She also noted that the five other states did not have any modern public procurement or fiscal responsibility law “but are seen to be making attempts to adopt the Medium Term Expenditure Framework, which the federal government implements in its public expenditure cycle, without necessary laws and institutional frameworks. Among the states with procurement laws, some limitations have been observed in the content of the laws, for example in the Jigawa State’s law, some clauses exclude application of due process rules to procurement processes below N100 million, which constitute the largest group of procurement activities in the state.
“In Ebonyi State, the definition of Open Competitive Bidding, OCB, robs its processes of prior and simultaneous distribution of information on procurement activity. It also removes advance determination and disclosure of conditions and criteria for selection from being an integral component of open competitive bidding. Also, requirements of political approval for procurement expenditure are notable in Ekiti and Jigawa State laws. The procurement laws exclude application of its provisions to special goods, works and services involving security unless with prior approval from the governor. This appears intended to statutorily protect them from public scrutiny of the controversial state security votes.
“The Taraba State procurement law gives the State Executive Council the power to suspend application of the law to any particular procurement activity if it deems fit. The findings indicate that fiscal indiscipline is prevalent in states in this study. The financial statements and audit reports of states reveal the same types of fiscal indiscipline; optimistic revenue projections and under collection, budgeting based on the unrealistic revenue projections, excess expenditure on some budget heads, under spending allocations on some other heads, and failure to spend at all on yet some others,” she said.

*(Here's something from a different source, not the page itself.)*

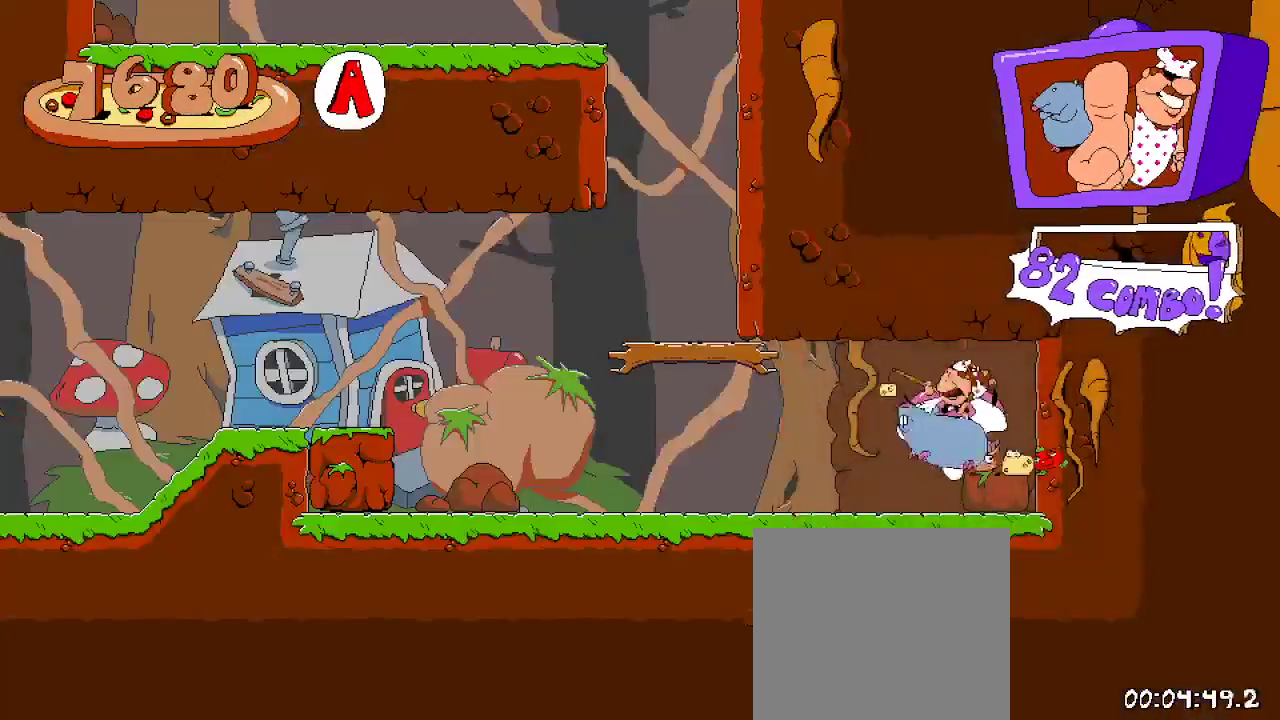
{"buttons": ["X", "R2", "DPAD_LEFT"], "left_stick": "center", "right_stick": "center", "events": [[367, "X", "down"]]}
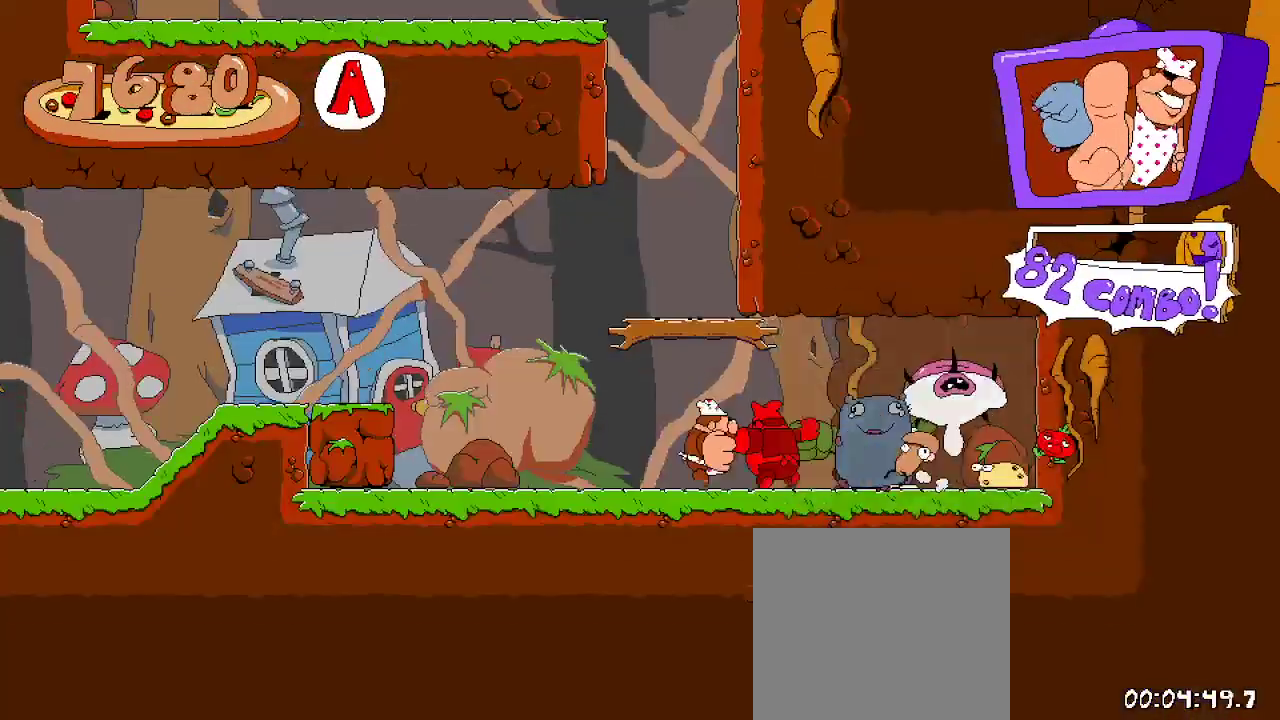
{"buttons": ["R2", "DPAD_LEFT"], "left_stick": "center", "right_stick": "center", "events": [[400, "X", "up"]]}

Ekenanyawu added that appropriation of funds by various state governments was a common practice in which there was no compliance to appropriate procedure. Most state governments regularly use the supplementary budgeting process to adjust the original budget to accommodate extra expenditure already incurred for emergency and non-emergency issues. “A further indicator of fiscal indiscipline is the recurrence to capital expenditure ratio both in budgetary estimates and actual implementation. The ratio is increasingly leaning towards larger recurrent expenditure to the detriment of capital expenditure. “Generally, most of the states recorded abysmal internally generated revenue, IGR, figures making them totally dependent on federal allocation to meet basic expenditures,” Ekenanyawu remarked.
On management of crude oil revenue accruing to the states from the Federation Account, the study showed that the states benefited from huge increases in statutory oil revenues within the period but expended these “unexpected” resources as soon as they were received, including in some cases, spending above the initial budget figures. “Also in some cases, these extra revenues are funnelled into excess overhead expenditures over budget estimates,” Ekeanyanwu said, adding: “There is limited political will to embark on reforms, and even where the policy and laws have been adopted, limited will to implement them is a problem. There appears to be reluctance to give up complete and direct political control over public expenditure.”
In her remark, Zainab Ahmed, executive secretary, NEITI, said that that the monitoring agency had, in its recent audit of crude oil revenue that accrued to state governments in Nigeria between 2007 and 2011, discovered that N8.22 trillion was paid out to the states from the federation account within four years. NEITI’s disclosure also fell in line with TUGAR’s claim of evidence indicating states’ misuse of the resources on excess overhead expenditures that were not initially captured in the budget.